Phone revenue to rise: Govt

Phone revenue to rise: Govt


State revenues from telecommunications are expected to hit $30m this year, government says, but opposition questions method of collection


A mobile phone shop in Phnom Penh. Phone revenues are expected to climb on the back of increased coverage.

GOVERNMENT revenues from the telecommunications sector are set to increase in 2009 on the back of expanding domestic demand for mobile phone services, Minister of Posts and Telecommunications So Khun said Sunday.

"We expect around $30 million in revenue this year as the number of phone companies and users in Cambodia are increasing year on year," he told the Post, adding that revenues stood at around $28 million in 2008. "Currently there are about 4 million mobile phone users in Cambodia."

The government earns revenue from phone operators by charging them an annual fee to use various frequencies within the country. So Khun said the ministry had so far licensed 11 telecom operators, eight of which are in full operation with three more still preparing to enter the market.

"I think that revenue from the telecommunications sector may increase in the coming years, but it is unlikely to exceed $30 million, as there are no more available frequencies," he said.

Cheam Yeap, a lawmaker for the ruling Cambodian People's Party, said that he hoped to see an increase in telecommunications revenue but warned that the current financial crisis could have unpredictable effects on the industry.
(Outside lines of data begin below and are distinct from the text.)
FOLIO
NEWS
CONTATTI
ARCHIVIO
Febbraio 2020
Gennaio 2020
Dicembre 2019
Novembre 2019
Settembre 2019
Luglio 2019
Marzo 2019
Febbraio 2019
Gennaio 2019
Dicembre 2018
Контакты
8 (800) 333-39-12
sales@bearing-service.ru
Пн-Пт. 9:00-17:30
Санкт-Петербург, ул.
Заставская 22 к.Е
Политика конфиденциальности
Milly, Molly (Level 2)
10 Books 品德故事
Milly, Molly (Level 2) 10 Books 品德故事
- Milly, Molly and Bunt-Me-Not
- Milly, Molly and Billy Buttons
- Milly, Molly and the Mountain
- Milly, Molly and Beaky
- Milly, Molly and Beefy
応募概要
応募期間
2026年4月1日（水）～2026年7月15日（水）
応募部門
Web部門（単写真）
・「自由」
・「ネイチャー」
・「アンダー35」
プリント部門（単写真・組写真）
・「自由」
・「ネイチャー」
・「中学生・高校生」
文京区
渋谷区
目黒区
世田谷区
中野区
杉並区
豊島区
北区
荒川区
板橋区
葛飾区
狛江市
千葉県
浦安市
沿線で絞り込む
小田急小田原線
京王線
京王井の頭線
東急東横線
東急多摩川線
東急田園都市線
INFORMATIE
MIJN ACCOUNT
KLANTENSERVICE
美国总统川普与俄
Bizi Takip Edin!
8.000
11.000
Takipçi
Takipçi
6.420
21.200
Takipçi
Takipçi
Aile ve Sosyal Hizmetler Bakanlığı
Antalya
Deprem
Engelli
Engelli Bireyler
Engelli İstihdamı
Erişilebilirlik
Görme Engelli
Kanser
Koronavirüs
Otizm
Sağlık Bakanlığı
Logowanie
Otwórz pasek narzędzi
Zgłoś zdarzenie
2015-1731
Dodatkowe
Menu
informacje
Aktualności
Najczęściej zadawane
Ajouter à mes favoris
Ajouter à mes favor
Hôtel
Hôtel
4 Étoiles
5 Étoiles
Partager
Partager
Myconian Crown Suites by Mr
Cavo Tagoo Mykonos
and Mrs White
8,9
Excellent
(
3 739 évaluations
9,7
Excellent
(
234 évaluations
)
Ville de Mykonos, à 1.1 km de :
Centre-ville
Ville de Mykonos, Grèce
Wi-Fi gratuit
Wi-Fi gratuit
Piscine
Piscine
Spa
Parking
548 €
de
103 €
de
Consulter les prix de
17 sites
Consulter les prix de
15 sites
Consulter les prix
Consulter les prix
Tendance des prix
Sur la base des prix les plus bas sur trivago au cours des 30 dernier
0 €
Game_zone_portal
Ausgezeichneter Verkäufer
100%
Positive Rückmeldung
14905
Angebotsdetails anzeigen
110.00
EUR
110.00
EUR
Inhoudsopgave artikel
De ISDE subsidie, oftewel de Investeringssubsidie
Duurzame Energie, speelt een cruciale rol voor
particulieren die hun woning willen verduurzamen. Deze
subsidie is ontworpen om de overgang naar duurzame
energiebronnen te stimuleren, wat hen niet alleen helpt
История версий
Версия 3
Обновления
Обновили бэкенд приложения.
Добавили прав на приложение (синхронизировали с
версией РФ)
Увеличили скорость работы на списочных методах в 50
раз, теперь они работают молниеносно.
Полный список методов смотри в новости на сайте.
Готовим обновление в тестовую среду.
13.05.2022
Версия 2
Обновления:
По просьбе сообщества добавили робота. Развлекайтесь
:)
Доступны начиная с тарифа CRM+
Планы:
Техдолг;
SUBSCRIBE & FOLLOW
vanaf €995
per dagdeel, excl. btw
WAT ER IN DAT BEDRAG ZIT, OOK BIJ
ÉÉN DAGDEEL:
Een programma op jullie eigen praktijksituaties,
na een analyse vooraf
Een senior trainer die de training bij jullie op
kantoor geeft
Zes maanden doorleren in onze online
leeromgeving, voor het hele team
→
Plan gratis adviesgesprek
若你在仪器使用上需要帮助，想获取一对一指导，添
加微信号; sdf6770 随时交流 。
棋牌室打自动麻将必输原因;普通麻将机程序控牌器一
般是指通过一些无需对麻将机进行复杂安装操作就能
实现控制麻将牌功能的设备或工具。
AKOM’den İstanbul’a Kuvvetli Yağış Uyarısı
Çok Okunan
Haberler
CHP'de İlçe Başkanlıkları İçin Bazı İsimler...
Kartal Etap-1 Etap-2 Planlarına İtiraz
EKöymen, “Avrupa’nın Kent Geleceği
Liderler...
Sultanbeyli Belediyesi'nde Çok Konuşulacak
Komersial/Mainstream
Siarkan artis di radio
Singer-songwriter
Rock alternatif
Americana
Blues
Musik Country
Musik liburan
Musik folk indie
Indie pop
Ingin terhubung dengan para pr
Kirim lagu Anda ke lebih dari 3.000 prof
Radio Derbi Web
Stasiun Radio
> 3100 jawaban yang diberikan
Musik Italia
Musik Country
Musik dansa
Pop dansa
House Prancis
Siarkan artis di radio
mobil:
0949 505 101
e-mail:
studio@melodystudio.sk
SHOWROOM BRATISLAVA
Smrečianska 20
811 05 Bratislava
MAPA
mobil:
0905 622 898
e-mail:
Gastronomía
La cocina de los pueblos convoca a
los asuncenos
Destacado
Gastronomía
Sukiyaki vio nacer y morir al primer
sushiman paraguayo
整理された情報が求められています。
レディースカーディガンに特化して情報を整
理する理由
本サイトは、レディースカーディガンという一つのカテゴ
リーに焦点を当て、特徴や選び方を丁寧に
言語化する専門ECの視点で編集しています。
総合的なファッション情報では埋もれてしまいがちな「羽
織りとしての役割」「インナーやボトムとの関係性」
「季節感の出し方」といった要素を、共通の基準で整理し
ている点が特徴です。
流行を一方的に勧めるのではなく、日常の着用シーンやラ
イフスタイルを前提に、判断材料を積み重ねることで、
"I believe that telecoms revenues will increase if there is strong confidence in the sector, but it will otherwise be hard to estimate the upcoming growth."

Opposition concerns

But Sam Rainsy Party lawmaker Son Chhay was sceptical of any talk of an increase, saying the government granted mobile licences to companies in a disorderly manner that cost the country millions in lost revenue each year.

Telecoms revenues will increase if there is strong confidence in the sector.

"I believe that the ministry should be able to collect revenue of at least $150 million per year from this sector because in 1995, when phones were used in smaller numbers than they are now, they were receiving an income of $47 million," he said Monday.

Son Chhay added that the government did not have a central system to monitor the volume of mobile calls made in Cambodia and that yearly operation taxes were calculated on the basis of the operators' own figures.

"The companies pay in accordance with the information they provide, which results in a loss of income for the government," he said.

He added that the government would face a serious shortfall in revenues for 2009, having increased its total expenditure by 28 percent on last year, from $1.37 billion to $1.75 billion.

Keat Chhon, minister of economy and finance, said early this year that the government depended on income it received from tax collection to respond to the necessary budget increase. However, Pen Simorn, general director of the Custom and Tax Levy Headquarters, has announced in an annual conference recently that income from tax in January and February 2009 decreased by 30 percent compared with the same period last year.